| SET TASK A |
Answer these questions using the passage on income inequality:
(i) What phrase did President Obama use to describe income inequality?
(ii) What is the title of Richard Reeves's new book?
(iii) What percentage of children raised by families in the top 20 percent of incomes remain there as adults, according to the Population Studies Center data?
=== SUPPLIED TEXT ===
Income inequality is a popular enemy for politicians to attack. President Obama called income inequality the “defining challenge of our time,” and Senator Bernie Sanders famously railed against “the top one-tenth of the top 1 percent” for months during the 2016 election. President Trump won the office because he appealed to low- and middle-class Americans who felt left behind in the age of globalization.

Conservatives tend to brush off concerns about inequality. After all, in the free market, we’re rewarded based not on our class status, but on our own abilities. Right?

Sadly not, argues Richard Reeves. In his new book, Dream Hoarders, Reeves argues that the upper middle class, or the top 20 percent, is “hoarding” the American Dream.

Reeves uses statistics to show that there is both a poverty trap and a wealth trap in America; children born wealthy will stay wealthy, while children born poor will stay poor. Data from the University of Michigan’s Population Studies Center show that 37 percent of children raised by families in the top 20 percent of incomes remain there as adults, while at least a third of children raised in the bottom 20 percent stay there.

Why is this? Reeves first points to unequal development of human capital.

By unequal development of human capital, Reeves is talking about parenting and education. Upper middle class parents are more likely to be married, and they’re more likely to plan their pregnancies. A study at the Columbia School of Social Work found that parenting behavior, namely maternal warmth and sensitivity, to be the most important factor of the gap between upper middle class children and bottom-income quintile children. In other words, parenting behavior is more important than maternal education, family size, and race.
=== AVAILABLE DATA ===
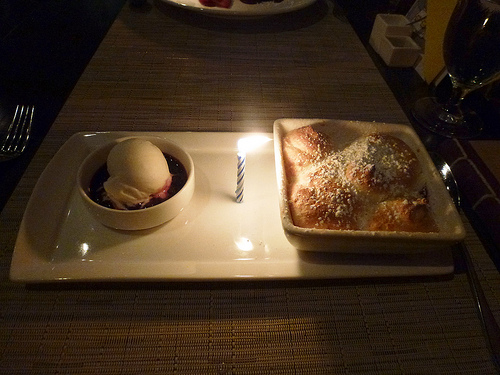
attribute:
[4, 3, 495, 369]
table runner — brown, bamboo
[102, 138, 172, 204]
ice cream — vanilla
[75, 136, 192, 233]
bowl — glass, round, white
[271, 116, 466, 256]
dish — square, ceramic, rectangular, white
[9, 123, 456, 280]
serving tray — white, rectangular, ceramic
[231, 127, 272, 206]
candle — blue, lit, white, burning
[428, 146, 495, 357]
spoon — metal, silver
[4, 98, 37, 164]
fork — metal, silver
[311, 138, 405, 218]
powedered sugar — white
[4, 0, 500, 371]
table — wooden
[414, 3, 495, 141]
glass — clear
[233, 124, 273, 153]
flame — glowing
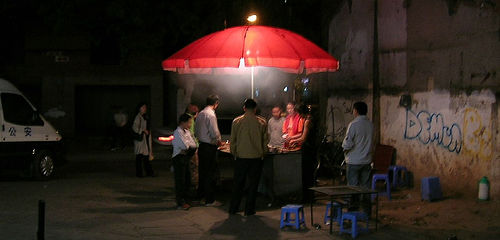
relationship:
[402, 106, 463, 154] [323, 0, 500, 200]
graffiti on wall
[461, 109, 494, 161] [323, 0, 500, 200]
graffiti on wall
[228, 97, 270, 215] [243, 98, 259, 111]
man showing head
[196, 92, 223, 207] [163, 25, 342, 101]
person standing under umbrella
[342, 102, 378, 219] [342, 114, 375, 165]
man with jacket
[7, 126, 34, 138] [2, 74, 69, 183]
asian charaacter on van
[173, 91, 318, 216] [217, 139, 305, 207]
people next to cart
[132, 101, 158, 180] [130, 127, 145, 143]
woman carrying black purse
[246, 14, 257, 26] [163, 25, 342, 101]
lamp on top of umbrella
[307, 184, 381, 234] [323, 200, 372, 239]
table over stools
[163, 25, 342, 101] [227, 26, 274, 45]
umbrella with light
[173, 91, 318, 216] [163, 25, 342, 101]
people standing under umbrella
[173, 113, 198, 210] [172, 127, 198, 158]
man wearing shirt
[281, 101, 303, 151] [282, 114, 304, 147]
person wearing orange shirt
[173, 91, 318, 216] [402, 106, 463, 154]
people next to graffiti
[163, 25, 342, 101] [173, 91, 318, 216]
umbrella above people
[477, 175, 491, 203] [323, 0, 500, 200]
jag next to wall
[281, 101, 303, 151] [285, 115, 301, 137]
person wearing scarf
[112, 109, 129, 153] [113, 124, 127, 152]
lady wearing pants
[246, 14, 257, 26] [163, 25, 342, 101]
light above umbrella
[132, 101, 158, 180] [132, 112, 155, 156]
lady wearing coat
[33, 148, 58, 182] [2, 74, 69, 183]
front tire on van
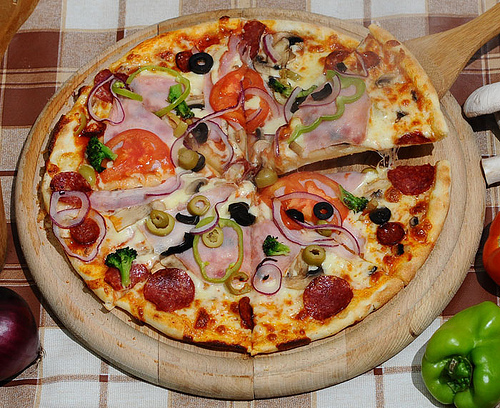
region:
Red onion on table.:
[0, 272, 48, 393]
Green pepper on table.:
[418, 301, 493, 406]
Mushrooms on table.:
[462, 76, 497, 188]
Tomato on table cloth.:
[481, 204, 498, 279]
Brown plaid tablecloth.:
[4, 3, 149, 122]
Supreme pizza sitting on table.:
[32, 11, 452, 357]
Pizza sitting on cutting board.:
[5, 7, 490, 406]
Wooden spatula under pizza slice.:
[397, 4, 494, 109]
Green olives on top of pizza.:
[147, 192, 226, 237]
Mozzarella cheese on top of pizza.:
[87, 64, 417, 304]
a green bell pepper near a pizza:
[403, 289, 490, 397]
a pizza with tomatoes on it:
[69, 33, 377, 262]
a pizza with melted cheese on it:
[52, 60, 444, 360]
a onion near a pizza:
[0, 287, 57, 389]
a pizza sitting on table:
[38, 0, 493, 385]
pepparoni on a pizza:
[140, 240, 242, 322]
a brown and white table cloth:
[23, 11, 106, 111]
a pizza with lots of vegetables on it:
[52, 3, 439, 333]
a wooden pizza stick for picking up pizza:
[388, 0, 497, 96]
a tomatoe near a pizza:
[469, 213, 497, 287]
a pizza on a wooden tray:
[41, 14, 453, 349]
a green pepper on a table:
[423, 295, 497, 405]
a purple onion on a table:
[1, 283, 43, 380]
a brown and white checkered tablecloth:
[4, 0, 498, 407]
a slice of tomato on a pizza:
[104, 132, 174, 187]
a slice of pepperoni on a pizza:
[143, 268, 194, 310]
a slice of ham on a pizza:
[91, 98, 181, 207]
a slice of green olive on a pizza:
[187, 196, 210, 214]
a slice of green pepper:
[286, 64, 363, 152]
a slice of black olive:
[312, 198, 332, 221]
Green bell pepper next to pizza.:
[416, 302, 499, 406]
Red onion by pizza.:
[0, 280, 48, 390]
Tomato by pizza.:
[479, 203, 499, 295]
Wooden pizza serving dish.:
[13, 5, 488, 402]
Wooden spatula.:
[396, 0, 499, 113]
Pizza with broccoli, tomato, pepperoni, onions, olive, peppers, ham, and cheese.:
[41, 11, 456, 357]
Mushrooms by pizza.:
[462, 77, 498, 188]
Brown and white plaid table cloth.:
[1, 0, 498, 407]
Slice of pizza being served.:
[248, 0, 498, 186]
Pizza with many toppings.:
[38, 13, 451, 362]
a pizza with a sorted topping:
[32, 39, 468, 367]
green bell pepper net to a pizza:
[401, 293, 496, 406]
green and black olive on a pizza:
[178, 146, 208, 176]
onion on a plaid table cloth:
[6, 277, 46, 384]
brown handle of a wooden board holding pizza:
[411, 7, 492, 101]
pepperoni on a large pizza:
[136, 264, 194, 311]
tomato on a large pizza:
[116, 132, 173, 190]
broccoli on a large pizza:
[101, 236, 145, 288]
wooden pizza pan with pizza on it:
[214, 345, 396, 395]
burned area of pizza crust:
[37, 112, 56, 237]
===
| SET TASK B |
Gather every line of the entries that contains the string "with". Case counts.

| CORRECT RESPONSE A |
(i) The "defining challenge of our time"
(ii) Dream Hoarders
(iii) 37 percent

| CORRECT RESPONSE B |
man with jacket
umbrella with light
a pizza with tomatoes on it:
a pizza with melted cheese on it:
a pizza with lots of vegetables on it:
Pizza with broccoli, tomato, pepperoni, onions, olive, peppers, ham, and cheese.:
Pizza with many toppings.:
a pizza with a sorted topping:
wooden pizza pan with pizza on it:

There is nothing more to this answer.